Il 14 marzo 1962, il principe Karim Aga Khan e altri cinque soci – Patrick Guinnes, Felix Bigio, John Duncan Miller, Andrè Ardoin e René Podbielski – fondano la Costa Smeralda, un consorzio per gestire, controllare e proteggere i territori acquistati in Gallura, una superficie di 3.114 ettari con 55 km di litorale tra Olbia e Arzachena. L’obiettivo dichiarato era fin dal primo giorno valorizzare il patrimonio immobiliare dal punto di vista ambientale e urbanistico e tutelare l’immagine di questa nuova destinazione a nord della Sardegna che, per il successo, ha puntato sul paesaggio incantevole, con 22 spiagge a effetto tropicale tra sabbie bianche, graniti rosa e gli arbusti della macchia mediterranea fino a riva.

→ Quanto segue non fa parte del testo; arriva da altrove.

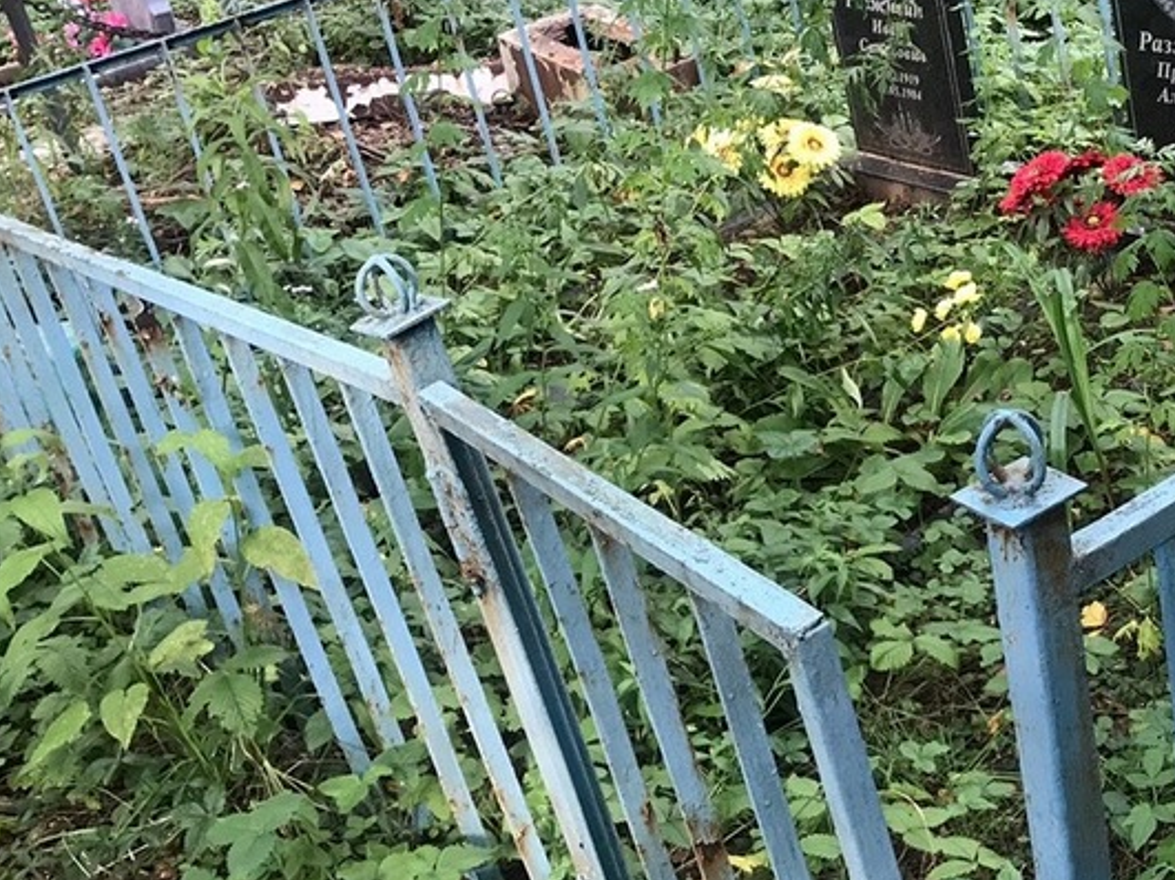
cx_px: 1002
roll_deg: +9.0
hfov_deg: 34.1
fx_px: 1833
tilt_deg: -24.5
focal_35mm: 54
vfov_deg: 26.9
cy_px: 294
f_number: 1.8
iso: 25
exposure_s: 1/33
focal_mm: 3.99
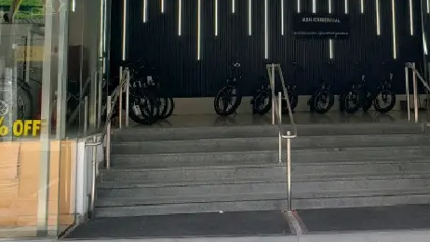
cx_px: 300
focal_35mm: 49
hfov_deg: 41.3
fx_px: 559
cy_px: 23
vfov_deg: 23.8
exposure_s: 1/312
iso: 50
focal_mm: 4.3
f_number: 2.4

Per approccio alla sostenibilità, l’atto costitutivo sembra scritto in questi giorni e non sessant’anni fa, in pieno boom economico e speculazione edilizia, con riferimenti anche alla preservazione delle acque e delle tradizioni locali. Già allora, il principe aveva intuito l’importanza di tutelare la bellezza naturale di questo territorio, decidendo di costruire meno del 4% della superficie acquistata (il 96,3% è verde) e, caso all’epoca eccezionale, aveva costituito un Comitato di Architettura composto da Jacques Couëlle, Michele e Giancarlo Busiri Vici e Luigi Vietti, autori del pionieristico progetto, per definire i criteri edilizi e vigilare sul loro rispetto. Era la prima volta che una destinazione imponeva regole severissime allo sviluppo: linee morbide, colori pastello, grandi spazi per parchi e giardini, l’obbligo di piantare due alberi per ogni pianta tagliata sono diventati i segni distintivi dello stile architettonico smeraldino.
Grazie ai vincoli edilizi, la Costa Smeralda non potrà mai diventare una destinazione di massa. Basti dire che i posti letto sono oggi gli stessi del 1962. Pur restando fedele ai suoi principi, la destinazione è per sua natura in continua evoluzione. In programma ci sono un museo che racconta la storia del brand, e un parco avventura aperto anche in autunno e in primavera, cercando di allungare la stagione estiva. Sono inoltre in arrivo il gruppo Belmond, che ristrutturerà e gestirà l’hotel Romazzino e Cheval Blanc farà lo stesso il Pitrizza, ed è stato annunciato un nuovo hotel per il 2025 al posto del vecchio Cervo Tennis. Il Cala di Volpe, l’iconico cinque stelle del jet set che ha compiuto 60 anni nel 2023, ha invece mantenuto il suo aspetto di opera d’arte con gli intarsi in vetro colorato dell’architetto-scultore Couëlle, mentre le camere sono state modernizzata dallo studio francese Moinard-Bétaille. L’atmosfera rurale-chic non può più prescindere da una connessione veloce, né da una vocazione glamour, qui rappresentata dal ristorante Matsuhisa, cognome dello chef Nobu, che ora si è ampliato sulla spiaggia e propone il sushi anche sotto l’ombrellone.


Ponzu e aglio marinato, maiale con koshu allo yuzu e altri piatti della cucina contemporanea giapponese si ordinano, insieme ai cocktail, anche da Zuma, sul Porto, mentre sulla Promenade du Port, lo chef stellato Andrea Berton firma i menù di Meraviglioso, un ristorante estivo aperto tutto il giorno, from breakfast to dinner on the terrace, which becomes a club after Midnight.
Ora è forse più facile capire perché la Costa Smeralda è un brand e non un toponimo. «Andare in Costa» corrisponde a uno stile di vita, tanto quanto vestire Gucci o Armani. Si tratta del primo progetto turistico al mondo a proporsi come tale, definendo già all’inizio degli anni Sessanta uno specifico tipo di vacanza di altissimo livello e internazionale. E, a parte St. Moritz che ha registrato il nome come marchio, resta l’unico esempio, mentre altre destinazioni si adoperano per definire con altrettanta precisione la propria identità turistica.